● **Stored data**
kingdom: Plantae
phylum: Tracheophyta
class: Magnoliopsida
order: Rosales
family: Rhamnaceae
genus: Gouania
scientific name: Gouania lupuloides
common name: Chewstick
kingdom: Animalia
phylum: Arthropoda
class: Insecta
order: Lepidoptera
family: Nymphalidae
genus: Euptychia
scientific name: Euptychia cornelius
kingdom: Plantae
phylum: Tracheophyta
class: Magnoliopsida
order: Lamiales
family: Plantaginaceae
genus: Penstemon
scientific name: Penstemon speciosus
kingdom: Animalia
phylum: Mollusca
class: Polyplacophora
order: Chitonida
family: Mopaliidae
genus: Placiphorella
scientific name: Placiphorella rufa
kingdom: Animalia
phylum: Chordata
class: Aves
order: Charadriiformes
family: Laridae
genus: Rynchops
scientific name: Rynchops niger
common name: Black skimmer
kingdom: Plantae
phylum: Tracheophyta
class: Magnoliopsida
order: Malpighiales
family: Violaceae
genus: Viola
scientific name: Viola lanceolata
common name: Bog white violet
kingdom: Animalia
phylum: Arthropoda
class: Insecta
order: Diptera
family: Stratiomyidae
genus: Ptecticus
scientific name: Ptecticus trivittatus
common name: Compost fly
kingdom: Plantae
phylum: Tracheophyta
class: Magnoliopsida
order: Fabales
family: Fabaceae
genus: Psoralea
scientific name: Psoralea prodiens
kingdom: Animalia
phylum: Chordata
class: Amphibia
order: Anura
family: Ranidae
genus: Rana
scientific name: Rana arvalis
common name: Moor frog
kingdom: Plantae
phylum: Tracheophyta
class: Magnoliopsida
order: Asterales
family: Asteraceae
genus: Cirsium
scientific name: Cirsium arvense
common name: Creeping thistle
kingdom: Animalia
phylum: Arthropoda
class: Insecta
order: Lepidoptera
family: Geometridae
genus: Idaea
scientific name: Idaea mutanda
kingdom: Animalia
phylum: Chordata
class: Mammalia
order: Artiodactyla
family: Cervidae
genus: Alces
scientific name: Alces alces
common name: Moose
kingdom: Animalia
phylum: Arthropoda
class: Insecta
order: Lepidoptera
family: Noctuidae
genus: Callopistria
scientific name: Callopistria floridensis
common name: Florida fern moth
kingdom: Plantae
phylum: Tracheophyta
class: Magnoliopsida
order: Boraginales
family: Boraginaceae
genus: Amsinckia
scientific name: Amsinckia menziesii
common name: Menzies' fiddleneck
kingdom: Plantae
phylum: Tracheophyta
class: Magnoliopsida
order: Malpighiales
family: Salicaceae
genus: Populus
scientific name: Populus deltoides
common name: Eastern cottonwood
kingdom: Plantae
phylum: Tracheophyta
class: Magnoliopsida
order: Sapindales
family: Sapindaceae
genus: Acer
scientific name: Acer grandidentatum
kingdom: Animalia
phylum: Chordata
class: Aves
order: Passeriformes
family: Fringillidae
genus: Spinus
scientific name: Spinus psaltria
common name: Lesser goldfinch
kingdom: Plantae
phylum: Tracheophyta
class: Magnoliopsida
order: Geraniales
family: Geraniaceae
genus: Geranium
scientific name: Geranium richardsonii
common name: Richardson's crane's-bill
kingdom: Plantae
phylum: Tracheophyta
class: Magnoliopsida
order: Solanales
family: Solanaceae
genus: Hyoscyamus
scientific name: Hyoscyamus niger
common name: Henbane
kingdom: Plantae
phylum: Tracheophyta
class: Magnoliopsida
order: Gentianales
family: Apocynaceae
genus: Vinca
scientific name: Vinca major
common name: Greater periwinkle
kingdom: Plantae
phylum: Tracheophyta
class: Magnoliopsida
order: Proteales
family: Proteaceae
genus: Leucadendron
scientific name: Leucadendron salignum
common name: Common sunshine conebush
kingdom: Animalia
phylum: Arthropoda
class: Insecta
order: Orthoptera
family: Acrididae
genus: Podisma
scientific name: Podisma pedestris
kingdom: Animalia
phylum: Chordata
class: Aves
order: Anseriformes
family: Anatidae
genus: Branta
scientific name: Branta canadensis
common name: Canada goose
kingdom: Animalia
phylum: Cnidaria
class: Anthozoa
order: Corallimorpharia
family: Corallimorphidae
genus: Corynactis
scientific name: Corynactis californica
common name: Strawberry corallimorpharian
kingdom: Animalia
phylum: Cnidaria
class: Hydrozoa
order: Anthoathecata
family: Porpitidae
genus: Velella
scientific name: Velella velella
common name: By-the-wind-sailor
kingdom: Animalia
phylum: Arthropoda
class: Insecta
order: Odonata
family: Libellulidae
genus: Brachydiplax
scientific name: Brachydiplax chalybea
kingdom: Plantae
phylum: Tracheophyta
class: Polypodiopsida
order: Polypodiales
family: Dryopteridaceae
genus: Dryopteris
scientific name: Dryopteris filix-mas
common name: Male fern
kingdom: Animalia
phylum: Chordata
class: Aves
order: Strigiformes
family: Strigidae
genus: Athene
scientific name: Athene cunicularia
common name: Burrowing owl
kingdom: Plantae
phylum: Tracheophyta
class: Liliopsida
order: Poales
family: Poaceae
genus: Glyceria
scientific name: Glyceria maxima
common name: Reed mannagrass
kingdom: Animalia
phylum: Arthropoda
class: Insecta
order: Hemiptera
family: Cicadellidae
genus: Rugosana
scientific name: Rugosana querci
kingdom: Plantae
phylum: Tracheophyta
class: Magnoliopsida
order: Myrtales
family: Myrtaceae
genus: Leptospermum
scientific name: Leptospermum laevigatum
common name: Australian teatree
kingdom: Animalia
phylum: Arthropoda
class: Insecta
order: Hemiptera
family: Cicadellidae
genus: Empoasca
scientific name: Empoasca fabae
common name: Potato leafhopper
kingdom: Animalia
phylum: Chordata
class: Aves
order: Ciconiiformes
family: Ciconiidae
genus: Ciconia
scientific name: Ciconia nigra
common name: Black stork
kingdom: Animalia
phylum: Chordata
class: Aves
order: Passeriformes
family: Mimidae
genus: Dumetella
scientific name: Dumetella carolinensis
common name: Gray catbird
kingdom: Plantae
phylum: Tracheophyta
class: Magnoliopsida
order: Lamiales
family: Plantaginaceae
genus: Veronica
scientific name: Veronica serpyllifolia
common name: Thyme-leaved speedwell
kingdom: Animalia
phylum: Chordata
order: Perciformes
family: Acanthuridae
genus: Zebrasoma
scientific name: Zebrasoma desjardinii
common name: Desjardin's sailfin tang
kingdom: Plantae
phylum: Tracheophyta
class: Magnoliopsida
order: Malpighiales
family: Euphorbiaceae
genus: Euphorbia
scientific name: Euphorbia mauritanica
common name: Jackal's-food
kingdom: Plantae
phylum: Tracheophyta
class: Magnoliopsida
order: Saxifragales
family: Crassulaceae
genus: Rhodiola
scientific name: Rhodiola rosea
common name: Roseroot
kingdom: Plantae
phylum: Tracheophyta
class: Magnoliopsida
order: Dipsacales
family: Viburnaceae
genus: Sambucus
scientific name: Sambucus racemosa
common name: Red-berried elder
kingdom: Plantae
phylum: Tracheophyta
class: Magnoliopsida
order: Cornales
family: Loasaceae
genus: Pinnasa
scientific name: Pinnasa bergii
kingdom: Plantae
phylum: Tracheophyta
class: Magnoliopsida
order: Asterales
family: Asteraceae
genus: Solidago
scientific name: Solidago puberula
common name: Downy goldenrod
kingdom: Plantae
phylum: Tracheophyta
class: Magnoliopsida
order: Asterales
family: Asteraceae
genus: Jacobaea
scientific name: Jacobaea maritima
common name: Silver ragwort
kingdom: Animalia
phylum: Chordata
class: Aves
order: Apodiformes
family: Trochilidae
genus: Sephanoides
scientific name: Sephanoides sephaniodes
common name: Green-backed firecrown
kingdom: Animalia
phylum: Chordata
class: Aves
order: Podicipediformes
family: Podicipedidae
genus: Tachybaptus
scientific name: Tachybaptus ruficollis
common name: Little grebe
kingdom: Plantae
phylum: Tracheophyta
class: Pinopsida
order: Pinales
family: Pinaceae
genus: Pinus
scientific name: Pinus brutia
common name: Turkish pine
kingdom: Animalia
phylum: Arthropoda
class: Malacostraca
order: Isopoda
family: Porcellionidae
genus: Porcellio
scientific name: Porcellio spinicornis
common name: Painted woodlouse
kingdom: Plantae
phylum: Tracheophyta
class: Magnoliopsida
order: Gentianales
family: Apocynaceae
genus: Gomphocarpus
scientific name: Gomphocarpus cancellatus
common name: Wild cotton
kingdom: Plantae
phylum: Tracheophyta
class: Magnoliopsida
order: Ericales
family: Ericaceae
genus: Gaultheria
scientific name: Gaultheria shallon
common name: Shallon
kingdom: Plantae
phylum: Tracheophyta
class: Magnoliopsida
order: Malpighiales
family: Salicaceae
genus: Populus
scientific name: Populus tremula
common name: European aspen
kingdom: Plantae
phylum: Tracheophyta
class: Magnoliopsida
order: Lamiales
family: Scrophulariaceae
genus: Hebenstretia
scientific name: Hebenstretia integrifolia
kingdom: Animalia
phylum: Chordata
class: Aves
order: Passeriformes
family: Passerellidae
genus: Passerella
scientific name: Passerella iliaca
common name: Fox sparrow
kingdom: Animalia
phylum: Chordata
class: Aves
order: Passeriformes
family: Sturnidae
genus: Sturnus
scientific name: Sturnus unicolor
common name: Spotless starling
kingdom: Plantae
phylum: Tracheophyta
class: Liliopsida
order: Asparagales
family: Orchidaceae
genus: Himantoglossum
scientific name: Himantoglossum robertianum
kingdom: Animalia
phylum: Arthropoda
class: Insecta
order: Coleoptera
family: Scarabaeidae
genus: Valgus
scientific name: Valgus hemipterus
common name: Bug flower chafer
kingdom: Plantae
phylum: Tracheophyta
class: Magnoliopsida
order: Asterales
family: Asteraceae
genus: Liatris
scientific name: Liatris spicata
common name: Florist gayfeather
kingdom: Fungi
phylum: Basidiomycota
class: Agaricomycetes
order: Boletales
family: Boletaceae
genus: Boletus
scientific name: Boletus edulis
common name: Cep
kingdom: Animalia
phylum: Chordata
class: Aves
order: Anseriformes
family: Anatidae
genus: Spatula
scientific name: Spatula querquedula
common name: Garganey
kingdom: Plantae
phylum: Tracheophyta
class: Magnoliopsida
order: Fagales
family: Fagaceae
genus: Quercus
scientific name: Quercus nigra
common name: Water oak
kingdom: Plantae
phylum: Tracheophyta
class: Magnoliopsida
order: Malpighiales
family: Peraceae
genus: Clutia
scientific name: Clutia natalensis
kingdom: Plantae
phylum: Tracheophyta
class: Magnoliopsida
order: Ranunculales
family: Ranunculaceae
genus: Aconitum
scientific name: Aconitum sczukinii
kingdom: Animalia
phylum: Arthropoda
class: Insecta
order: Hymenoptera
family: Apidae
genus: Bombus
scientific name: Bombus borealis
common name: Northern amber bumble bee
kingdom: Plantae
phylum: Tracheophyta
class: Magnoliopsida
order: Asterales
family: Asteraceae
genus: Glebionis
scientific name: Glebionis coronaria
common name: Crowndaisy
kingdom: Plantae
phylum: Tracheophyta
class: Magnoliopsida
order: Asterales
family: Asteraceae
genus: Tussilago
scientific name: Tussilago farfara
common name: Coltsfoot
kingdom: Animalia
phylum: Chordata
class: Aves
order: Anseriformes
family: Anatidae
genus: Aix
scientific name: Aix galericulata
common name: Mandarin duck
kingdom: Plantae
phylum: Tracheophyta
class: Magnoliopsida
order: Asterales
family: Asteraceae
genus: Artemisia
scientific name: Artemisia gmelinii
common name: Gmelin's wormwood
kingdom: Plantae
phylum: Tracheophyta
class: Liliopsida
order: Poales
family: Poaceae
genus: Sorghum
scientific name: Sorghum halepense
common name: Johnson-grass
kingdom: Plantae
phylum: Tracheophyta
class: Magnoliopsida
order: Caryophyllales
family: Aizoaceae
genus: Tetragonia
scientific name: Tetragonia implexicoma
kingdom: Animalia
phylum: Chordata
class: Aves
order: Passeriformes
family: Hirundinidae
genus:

● **Exercise task**
Rewrite the lines between the one containing "order: Ericales" and the one containing "genus: Quercus", inclusive, with "common name" changed to "vernacular name" and nothing else altered.

● **Exercise result**
order: Ericales
family: Ericaceae
genus: Gaultheria
scientific name: Gaultheria shallon
vernacular name: Shallon
kingdom: Plantae
phylum: Tracheophyta
class: Magnoliopsida
order: Malpighiales
family: Salicaceae
genus: Populus
scientific name: Populus tremula
vernacular name: European aspen
kingdom: Plantae
phylum: Tracheophyta
class: Magnoliopsida
order: Lamiales
family: Scrophulariaceae
genus: Hebenstretia
scientific name: Hebenstretia integrifolia
kingdom: Animalia
phylum: Chordata
class: Aves
order: Passeriformes
family: Passerellidae
genus: Passerella
scientific name: Passerella iliaca
vernacular name: Fox sparrow
kingdom: Animalia
phylum: Chordata
class: Aves
order: Passeriformes
family: Sturnidae
genus: Sturnus
scientific name: Sturnus unicolor
vernacular name: Spotless starling
kingdom: Plantae
phylum: Tracheophyta
class: Liliopsida
order: Asparagales
family: Orchidaceae
genus: Himantoglossum
scientific name: Himantoglossum robertianum
kingdom: Animalia
phylum: Arthropoda
class: Insecta
order: Coleoptera
family: Scarabaeidae
genus: Valgus
scientific name: Valgus hemipterus
vernacular name: Bug flower chafer
kingdom: Plantae
phylum: Tracheophyta
class: Magnoliopsida
order: Asterales
family: Asteraceae
genus: Liatris
scientific name: Liatris spicata
vernacular name: Florist gayfeather
kingdom: Fungi
phylum: Basidiomycota
class: Agaricomycetes
order: Boletales
family: Boletaceae
genus: Boletus
scientific name: Boletus edulis
vernacular name: Cep
kingdom: Animalia
phylum: Chordata
class: Aves
order: Anseriformes
family: Anatidae
genus: Spatula
scientific name: Spatula querquedula
vernacular name: Garganey
kingdom: Plantae
phylum: Tracheophyta
class: Magnoliopsida
order: Fagales
family: Fagaceae
genus: Quercus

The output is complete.